Hello! I've not asked you a question in a long time, but now I have a silly question.
I don't know if I am recording correctly on a very fundamental issue: input levels. When I record I push the faders on the input "mixer" (these faders are in my Cubase software - so not real faders) wide open and then adjust the input levels on my True Systems P2 to keep the signal from clipping the fader indicator inside my Cubase software. So I regulate the input signal via the P2 as opposed to regulating the input signal via the input faders. My thinking is that I don't want to attenuate the signal via the faders, but I would rather have the signal attenuated via the dynamics of the performing musician. I record classical musicians and I don't want to use compression as I want to keep the signal as clean as possible.

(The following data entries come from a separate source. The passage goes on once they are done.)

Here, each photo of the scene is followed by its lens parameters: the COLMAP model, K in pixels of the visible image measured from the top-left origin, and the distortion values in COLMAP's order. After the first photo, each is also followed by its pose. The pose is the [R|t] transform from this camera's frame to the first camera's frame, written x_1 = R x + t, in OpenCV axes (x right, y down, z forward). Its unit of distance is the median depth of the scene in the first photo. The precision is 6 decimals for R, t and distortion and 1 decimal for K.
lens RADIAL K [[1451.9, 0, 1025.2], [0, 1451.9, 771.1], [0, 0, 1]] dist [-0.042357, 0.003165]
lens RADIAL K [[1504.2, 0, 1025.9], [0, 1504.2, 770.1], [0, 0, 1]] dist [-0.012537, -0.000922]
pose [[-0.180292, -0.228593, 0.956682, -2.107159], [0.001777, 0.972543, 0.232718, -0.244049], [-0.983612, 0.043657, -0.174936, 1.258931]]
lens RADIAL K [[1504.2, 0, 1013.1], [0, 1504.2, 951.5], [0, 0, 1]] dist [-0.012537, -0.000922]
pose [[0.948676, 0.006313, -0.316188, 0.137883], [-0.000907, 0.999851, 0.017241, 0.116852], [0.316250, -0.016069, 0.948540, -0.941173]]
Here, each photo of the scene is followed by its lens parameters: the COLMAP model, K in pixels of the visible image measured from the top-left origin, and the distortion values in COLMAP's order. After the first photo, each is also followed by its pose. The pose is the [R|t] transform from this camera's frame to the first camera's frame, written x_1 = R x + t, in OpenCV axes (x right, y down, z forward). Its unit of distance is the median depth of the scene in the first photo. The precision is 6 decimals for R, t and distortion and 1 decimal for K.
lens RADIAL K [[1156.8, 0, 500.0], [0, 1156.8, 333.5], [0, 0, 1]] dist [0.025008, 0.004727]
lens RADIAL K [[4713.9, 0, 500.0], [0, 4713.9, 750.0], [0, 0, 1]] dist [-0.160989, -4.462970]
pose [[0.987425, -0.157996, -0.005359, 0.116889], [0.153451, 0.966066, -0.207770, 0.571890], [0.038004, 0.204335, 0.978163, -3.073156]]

The alternative would be to crank up the P2 and then attenuate the signal on the Cubase faders via "squashing" the signal with the faders.
Does this make any sense?
Which is the proper way to record and which would you recommend?
Can you clear this up for me?
You are doing it the right way. The input fader should be set to zero dB (unity gain), and you should control the input level with your P2 preamplifier, making sure not to clip your converters. The input faders in Cubase happen AFTER the signal has already been converted to digital, so lowering those faders would not correct any clipping that is taking place at the conversion stage.
I never touch the input faders in Cubase. No reason to unless you are using them to control the monitor mix to the talent, or yourself. I don't monitor "through" Cubase, as I have an external mixer I use for monitoring the signals before they go into Cubase, so I just leave all the input faders at their default unity gain settings.
Hope that makes sense.
This came up becuase I was recording a solo double bass session. This instrumenrt has wildely varying levels of dynamics and sometimes it almost completely disappears when plucked. Like I said in my earlier post, I'm trying to stay away from compression and a listener would really need to turn up the volume on their end to hear certain parts.
Are there any other faders within Cubase I should adjust to avoid clipping durng the input phase.
Anything you adjust in Cubase is happening AFTER the signal has already gone through your A/D converters, so it can't help you if your levels were already too hot and clipped the converters on the way in.
However, you don't want to be adding any gain with the input level faders or any inserts on the inputs, as that could lead to clipping before the signal is saved to your hard drive, if you are recording to a fixed point format (16 bits or 24 bits). If for any strange reason you need to add some inserts or level to the input signals with the input channels, then you'll probably want to record in 32 bit floating point format which will prevent any clipping from that added processing.
That should never be happening, though, and there is no reason to record in 32 bit floating point format as your A/D converters are only 16 or 24 bit, and you'd be wasting hard drive space (there is no such thing as 32 bit floating point converters, and even 24 bit converters only give you about 20 bits of useful data anyway, as the rest is usually below the noise floor level of the electronics).